● 과제 목표: 아래 항목에서 "name author: Marshall"이 들어 있는 줄부터 항목의 마지막 줄까지, 양 끝 줄을 모두 포함해 한 글자도 바꾸지 말고 그대로 옮겨 적어 주겠어요?

● 연습 자료:
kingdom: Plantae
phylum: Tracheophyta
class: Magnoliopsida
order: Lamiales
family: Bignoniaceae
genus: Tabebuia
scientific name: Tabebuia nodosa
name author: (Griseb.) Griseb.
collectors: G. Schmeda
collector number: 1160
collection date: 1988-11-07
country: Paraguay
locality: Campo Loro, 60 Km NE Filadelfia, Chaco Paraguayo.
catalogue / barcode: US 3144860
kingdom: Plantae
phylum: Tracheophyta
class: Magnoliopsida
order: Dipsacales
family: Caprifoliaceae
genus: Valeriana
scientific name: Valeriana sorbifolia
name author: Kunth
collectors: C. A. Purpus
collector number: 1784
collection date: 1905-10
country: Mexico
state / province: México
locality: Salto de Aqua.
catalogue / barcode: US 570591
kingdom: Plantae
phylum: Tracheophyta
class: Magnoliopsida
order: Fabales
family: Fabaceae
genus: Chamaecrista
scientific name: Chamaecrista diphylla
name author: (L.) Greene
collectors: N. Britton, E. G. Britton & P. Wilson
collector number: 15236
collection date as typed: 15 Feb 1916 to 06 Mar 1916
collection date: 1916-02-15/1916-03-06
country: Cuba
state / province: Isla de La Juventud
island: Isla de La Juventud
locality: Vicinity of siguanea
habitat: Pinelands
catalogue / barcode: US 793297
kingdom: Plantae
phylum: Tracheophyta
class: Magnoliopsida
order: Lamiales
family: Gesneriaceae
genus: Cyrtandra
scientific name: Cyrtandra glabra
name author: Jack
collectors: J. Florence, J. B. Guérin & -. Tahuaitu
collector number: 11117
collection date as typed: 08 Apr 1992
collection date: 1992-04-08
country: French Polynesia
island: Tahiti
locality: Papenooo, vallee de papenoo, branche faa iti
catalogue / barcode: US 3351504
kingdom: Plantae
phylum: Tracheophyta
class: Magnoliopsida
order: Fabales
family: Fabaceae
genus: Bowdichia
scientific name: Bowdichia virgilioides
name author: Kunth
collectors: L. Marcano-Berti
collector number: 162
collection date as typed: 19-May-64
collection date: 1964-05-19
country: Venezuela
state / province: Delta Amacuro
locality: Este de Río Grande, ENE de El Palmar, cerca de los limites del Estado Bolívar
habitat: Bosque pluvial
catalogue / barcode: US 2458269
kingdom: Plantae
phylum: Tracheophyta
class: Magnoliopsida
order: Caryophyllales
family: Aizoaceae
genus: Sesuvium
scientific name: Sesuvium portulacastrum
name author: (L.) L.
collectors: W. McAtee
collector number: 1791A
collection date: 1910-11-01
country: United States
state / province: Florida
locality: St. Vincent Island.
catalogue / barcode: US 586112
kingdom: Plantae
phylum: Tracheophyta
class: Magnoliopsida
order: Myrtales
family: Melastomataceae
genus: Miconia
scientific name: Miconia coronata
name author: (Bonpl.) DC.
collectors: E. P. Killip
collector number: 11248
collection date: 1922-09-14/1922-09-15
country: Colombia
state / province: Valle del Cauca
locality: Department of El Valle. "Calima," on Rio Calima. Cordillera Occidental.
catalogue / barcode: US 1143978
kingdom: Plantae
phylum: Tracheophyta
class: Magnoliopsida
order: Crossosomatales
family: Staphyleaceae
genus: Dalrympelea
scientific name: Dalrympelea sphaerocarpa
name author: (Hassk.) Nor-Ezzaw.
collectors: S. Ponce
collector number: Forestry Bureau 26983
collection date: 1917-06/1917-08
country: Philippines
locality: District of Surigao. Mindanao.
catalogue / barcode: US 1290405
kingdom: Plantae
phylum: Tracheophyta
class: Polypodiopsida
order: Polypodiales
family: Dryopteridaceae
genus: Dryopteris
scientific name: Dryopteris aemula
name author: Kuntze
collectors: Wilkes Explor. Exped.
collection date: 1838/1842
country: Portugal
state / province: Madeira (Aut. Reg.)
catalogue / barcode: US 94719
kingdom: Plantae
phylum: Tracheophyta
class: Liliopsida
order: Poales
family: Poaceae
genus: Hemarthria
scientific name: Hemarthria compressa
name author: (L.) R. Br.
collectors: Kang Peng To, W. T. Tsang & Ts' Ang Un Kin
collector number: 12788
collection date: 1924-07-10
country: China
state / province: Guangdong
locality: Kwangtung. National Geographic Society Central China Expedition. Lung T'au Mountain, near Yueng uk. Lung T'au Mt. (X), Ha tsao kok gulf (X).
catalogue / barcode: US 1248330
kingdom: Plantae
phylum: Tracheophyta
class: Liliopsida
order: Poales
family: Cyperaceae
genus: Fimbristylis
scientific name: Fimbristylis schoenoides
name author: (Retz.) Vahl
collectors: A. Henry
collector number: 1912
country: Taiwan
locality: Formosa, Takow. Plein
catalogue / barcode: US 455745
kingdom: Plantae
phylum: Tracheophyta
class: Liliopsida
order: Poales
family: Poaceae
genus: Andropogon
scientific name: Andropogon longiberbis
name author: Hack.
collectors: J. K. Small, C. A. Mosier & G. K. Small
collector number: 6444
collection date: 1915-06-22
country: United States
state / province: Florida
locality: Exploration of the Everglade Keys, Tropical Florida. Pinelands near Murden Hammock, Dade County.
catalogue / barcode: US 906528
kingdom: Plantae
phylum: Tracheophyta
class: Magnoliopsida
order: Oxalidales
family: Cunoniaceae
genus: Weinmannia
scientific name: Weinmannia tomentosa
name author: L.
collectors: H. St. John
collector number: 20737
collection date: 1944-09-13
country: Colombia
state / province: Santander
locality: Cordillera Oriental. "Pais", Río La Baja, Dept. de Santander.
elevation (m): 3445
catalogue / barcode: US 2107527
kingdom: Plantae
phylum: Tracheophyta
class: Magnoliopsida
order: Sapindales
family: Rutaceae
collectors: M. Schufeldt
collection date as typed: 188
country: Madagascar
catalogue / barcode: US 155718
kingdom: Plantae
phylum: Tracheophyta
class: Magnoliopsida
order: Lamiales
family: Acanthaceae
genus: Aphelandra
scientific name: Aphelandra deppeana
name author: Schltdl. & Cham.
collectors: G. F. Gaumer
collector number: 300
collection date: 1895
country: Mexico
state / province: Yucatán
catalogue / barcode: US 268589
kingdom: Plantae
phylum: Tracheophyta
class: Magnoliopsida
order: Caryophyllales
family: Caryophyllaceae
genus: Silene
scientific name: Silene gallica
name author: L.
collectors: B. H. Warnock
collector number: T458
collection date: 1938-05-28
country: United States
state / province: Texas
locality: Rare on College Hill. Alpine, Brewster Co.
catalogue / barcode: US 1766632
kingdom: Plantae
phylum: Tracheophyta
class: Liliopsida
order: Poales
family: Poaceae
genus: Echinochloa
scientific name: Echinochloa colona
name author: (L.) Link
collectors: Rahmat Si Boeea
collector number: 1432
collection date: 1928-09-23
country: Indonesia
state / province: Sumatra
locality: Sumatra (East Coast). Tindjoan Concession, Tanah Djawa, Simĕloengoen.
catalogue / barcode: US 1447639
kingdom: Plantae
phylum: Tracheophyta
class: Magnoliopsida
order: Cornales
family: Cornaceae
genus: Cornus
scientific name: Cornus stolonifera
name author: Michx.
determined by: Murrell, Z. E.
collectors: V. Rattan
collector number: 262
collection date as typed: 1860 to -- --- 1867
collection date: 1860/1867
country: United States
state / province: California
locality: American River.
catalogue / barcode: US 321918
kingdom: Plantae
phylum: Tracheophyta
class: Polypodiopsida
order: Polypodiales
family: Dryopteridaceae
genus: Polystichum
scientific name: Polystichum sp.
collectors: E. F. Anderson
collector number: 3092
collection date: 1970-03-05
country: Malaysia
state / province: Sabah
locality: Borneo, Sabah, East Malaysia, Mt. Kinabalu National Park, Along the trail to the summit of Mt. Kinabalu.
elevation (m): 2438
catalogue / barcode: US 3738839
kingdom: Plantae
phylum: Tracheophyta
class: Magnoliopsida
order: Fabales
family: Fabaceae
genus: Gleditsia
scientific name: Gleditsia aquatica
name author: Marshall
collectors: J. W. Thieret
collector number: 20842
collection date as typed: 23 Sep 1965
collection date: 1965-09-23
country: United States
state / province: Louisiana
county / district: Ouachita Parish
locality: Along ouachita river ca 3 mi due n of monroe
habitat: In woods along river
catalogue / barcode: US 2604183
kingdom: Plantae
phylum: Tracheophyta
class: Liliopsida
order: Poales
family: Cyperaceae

● 답변:
name author: Marshall
collectors: J. W. Thieret
collector number: 20842
collection date as typed: 23 Sep 1965
collection date: 1965-09-23
country: United States
state / province: Louisiana
county / district: Ouachita Parish
locality: Along ouachita river ca 3 mi due n of monroe
habitat: In woods along river
catalogue / barcode: US 2604183
kingdom: Plantae
phylum: Tracheophyta
class: Liliopsida
order: Poales
family: Cyperaceae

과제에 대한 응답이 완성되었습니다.